(INFORMATION SUPPLIED)
------------------------------------------------

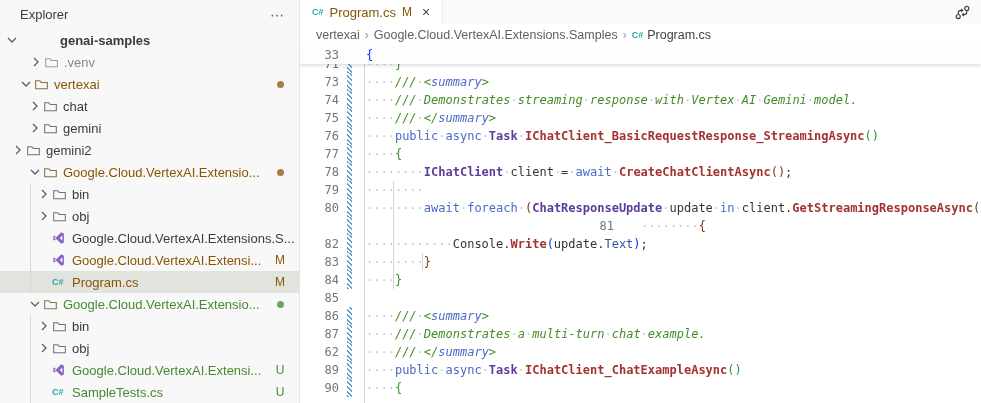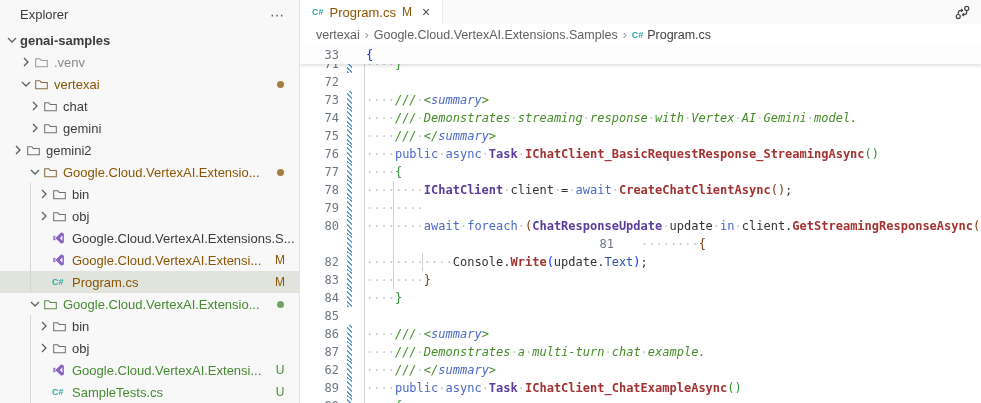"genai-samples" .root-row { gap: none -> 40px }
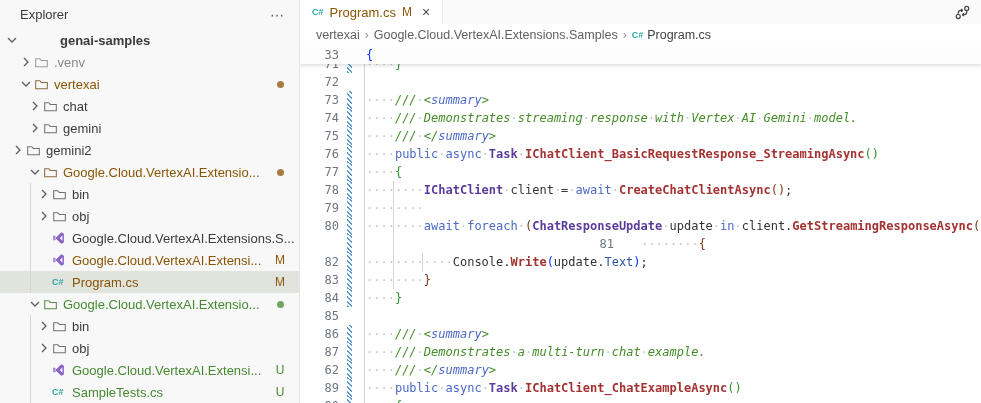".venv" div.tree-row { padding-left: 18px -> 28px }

------------------------------------------------

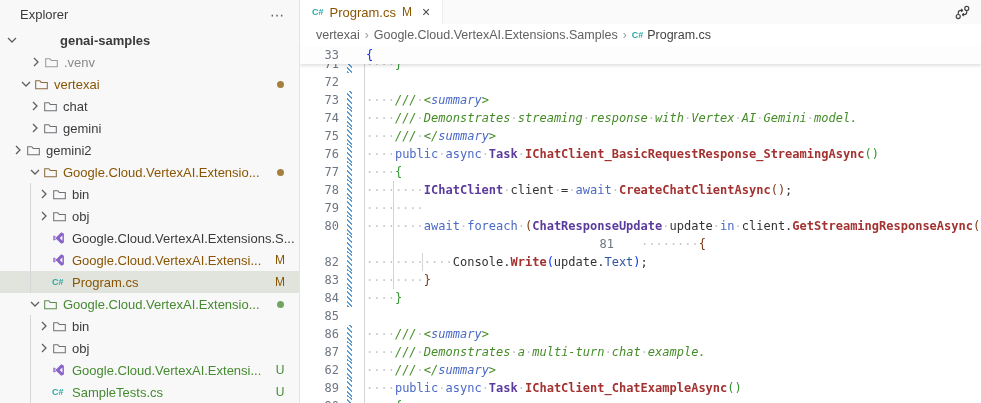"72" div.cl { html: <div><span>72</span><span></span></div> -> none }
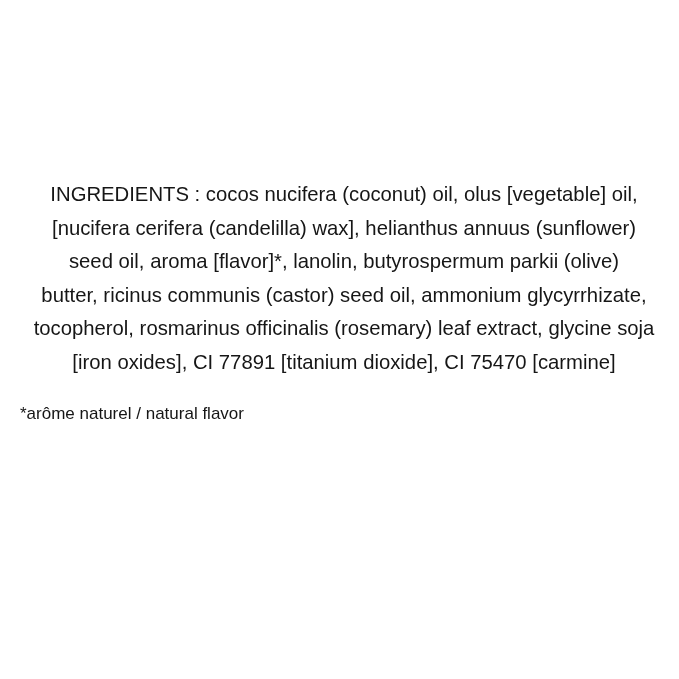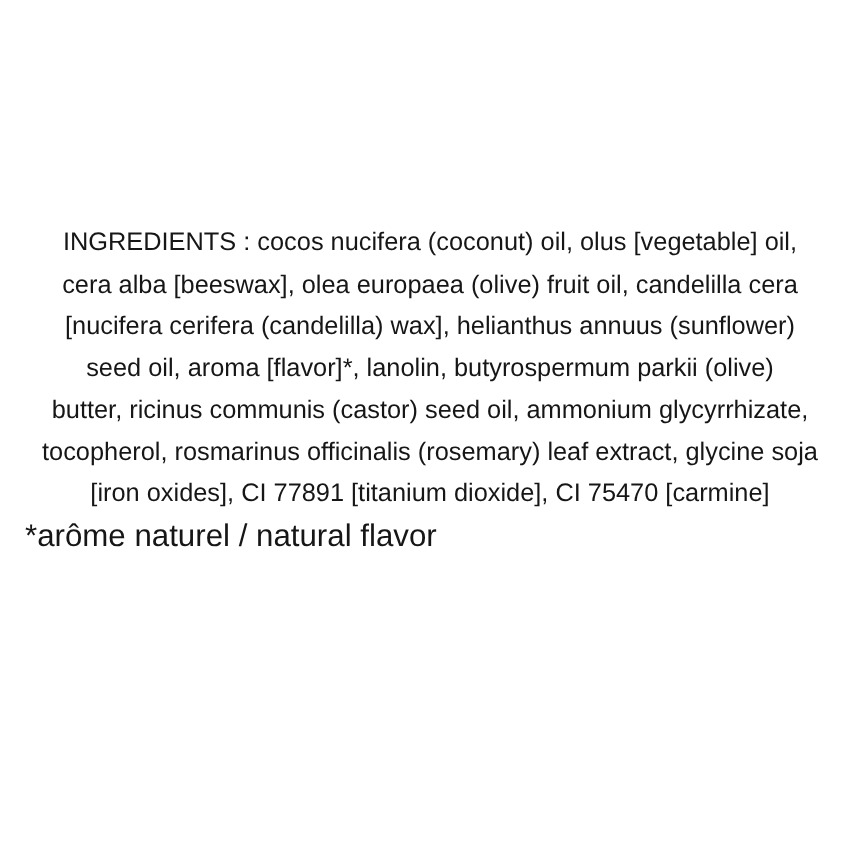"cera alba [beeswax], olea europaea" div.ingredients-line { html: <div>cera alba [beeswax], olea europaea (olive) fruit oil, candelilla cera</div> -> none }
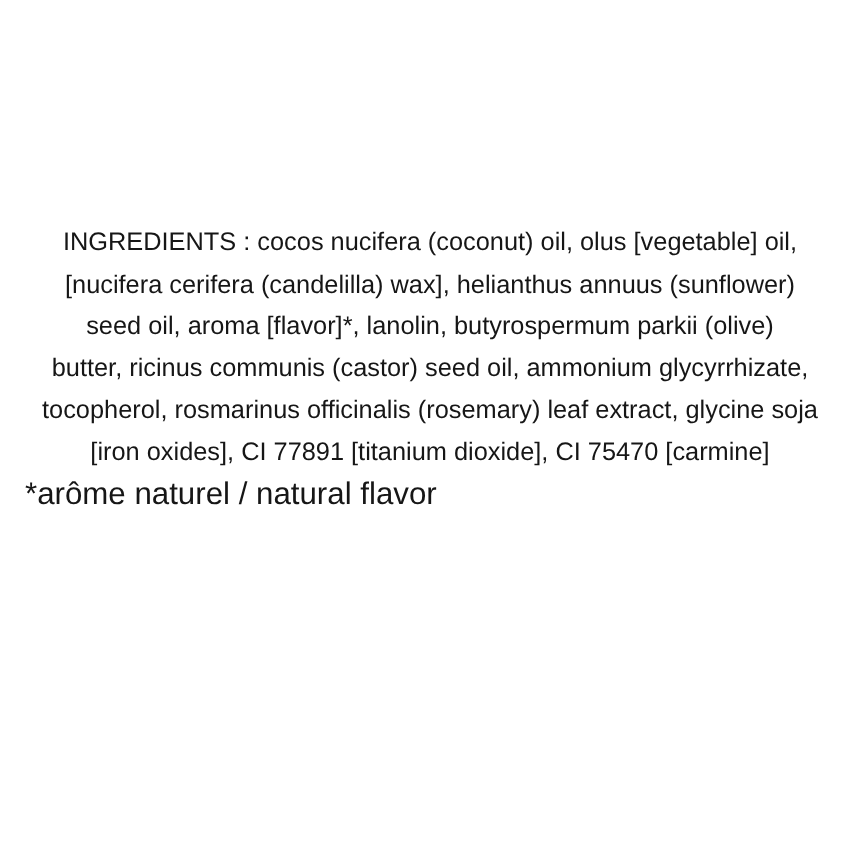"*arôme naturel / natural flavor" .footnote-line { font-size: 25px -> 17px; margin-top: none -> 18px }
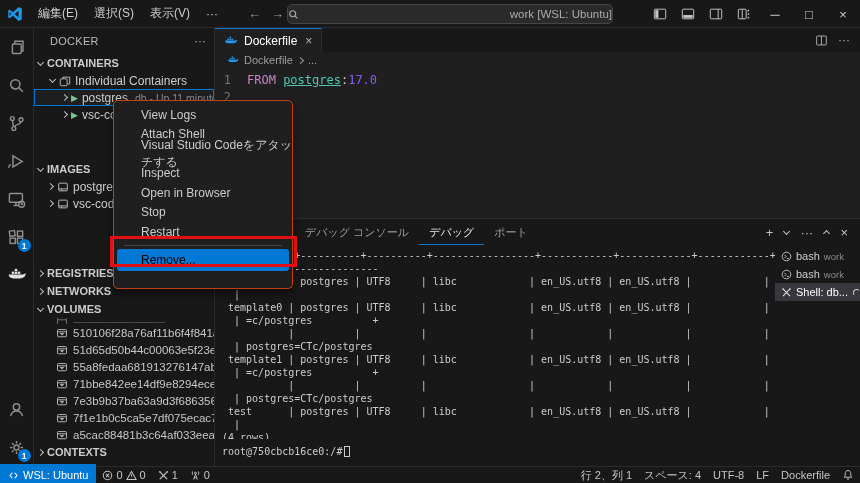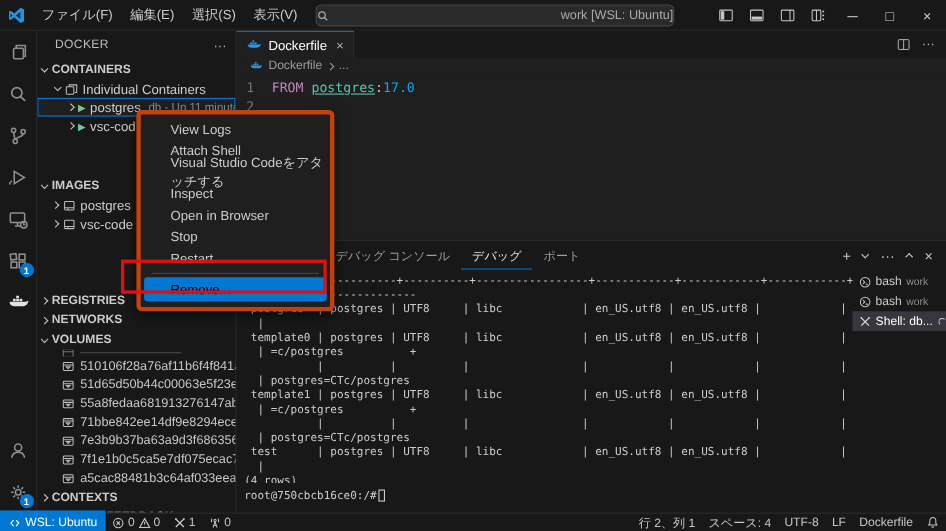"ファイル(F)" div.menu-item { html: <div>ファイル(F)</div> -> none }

------------------------------------------------

(YOUR TASK) Start with the line with "naturel / natural" in the listing above and stop after the line with "html: <div>ファイル(F)</div> ->". Write out exactly the lines in that stretch and no others, without pictures.

(EXPECTED ANSWER)
"*arôme naturel / natural flavor" .footnote-line { font-size: 25px -> 17px; margin-top: none -> 18px }
"ファイル(F)" div.menu-item { html: <div>ファイル(F)</div> -> none }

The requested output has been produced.